- [Instructions to follow]:
Reproduce each of the following lines word for word.

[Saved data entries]

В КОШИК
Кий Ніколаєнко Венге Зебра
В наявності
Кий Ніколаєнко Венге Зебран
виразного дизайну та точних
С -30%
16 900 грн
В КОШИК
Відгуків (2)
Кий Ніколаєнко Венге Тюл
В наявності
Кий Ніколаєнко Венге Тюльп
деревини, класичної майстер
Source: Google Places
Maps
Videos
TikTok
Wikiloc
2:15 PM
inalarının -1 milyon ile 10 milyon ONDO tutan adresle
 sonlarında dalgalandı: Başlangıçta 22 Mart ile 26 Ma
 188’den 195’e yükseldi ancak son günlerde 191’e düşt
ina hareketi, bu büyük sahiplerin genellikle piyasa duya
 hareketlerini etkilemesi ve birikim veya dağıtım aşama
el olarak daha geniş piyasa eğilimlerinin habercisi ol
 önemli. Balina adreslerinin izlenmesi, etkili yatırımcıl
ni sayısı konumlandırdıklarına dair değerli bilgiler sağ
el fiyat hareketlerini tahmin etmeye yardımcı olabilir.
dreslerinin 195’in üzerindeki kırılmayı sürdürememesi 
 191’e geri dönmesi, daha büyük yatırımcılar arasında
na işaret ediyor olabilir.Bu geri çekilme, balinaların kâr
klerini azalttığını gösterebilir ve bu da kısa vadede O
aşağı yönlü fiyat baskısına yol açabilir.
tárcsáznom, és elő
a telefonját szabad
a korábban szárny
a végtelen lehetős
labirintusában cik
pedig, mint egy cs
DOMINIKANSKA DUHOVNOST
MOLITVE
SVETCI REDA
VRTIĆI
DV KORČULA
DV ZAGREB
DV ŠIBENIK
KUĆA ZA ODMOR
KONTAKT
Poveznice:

- [Result of this task]:
В КОШИК
Кий Ніколаєнко Венге Зебра
В наявності
Кий Ніколаєнко Венге Зебран
виразного дизайну та точних
С -30%
16 900 грн
В КОШИК
Відгуків (2)
Кий Ніколаєнко Венге Тюл
В наявності
Кий Ніколаєнко Венге Тюльп
деревини, класичної майстер
Source: Google Places
Maps
Videos
TikTok
Wikiloc
2:15 PM
inalarının -1 milyon ile 10 milyon ONDO tutan adresle
 sonlarında dalgalandı: Başlangıçta 22 Mart ile 26 Ma
 188’den 195’e yükseldi ancak son günlerde 191’e düşt
ina hareketi, bu büyük sahiplerin genellikle piyasa duya
 hareketlerini etkilemesi ve birikim veya dağıtım aşama
el olarak daha geniş piyasa eğilimlerinin habercisi ol
 önemli. Balina adreslerinin izlenmesi, etkili yatırımcıl
ni sayısı konumlandırdıklarına dair değerli bilgiler sağ
el fiyat hareketlerini tahmin etmeye yardımcı olabilir.
dreslerinin 195’in üzerindeki kırılmayı sürdürememesi 
 191’e geri dönmesi, daha büyük yatırımcılar arasında
na işaret ediyor olabilir.Bu geri çekilme, balinaların kâr
klerini azalttığını gösterebilir ve bu da kısa vadede O
aşağı yönlü fiyat baskısına yol açabilir.
tárcsáznom, és elő
a telefonját szabad
a korábban szárny
a végtelen lehetős
labirintusában cik
pedig, mint egy cs
DOMINIKANSKA DUHOVNOST
MOLITVE
SVETCI REDA
VRTIĆI
DV KORČULA
DV ZAGREB
DV ŠIBENIK
KUĆA ZA ODMOR
KONTAKT
Poveznice:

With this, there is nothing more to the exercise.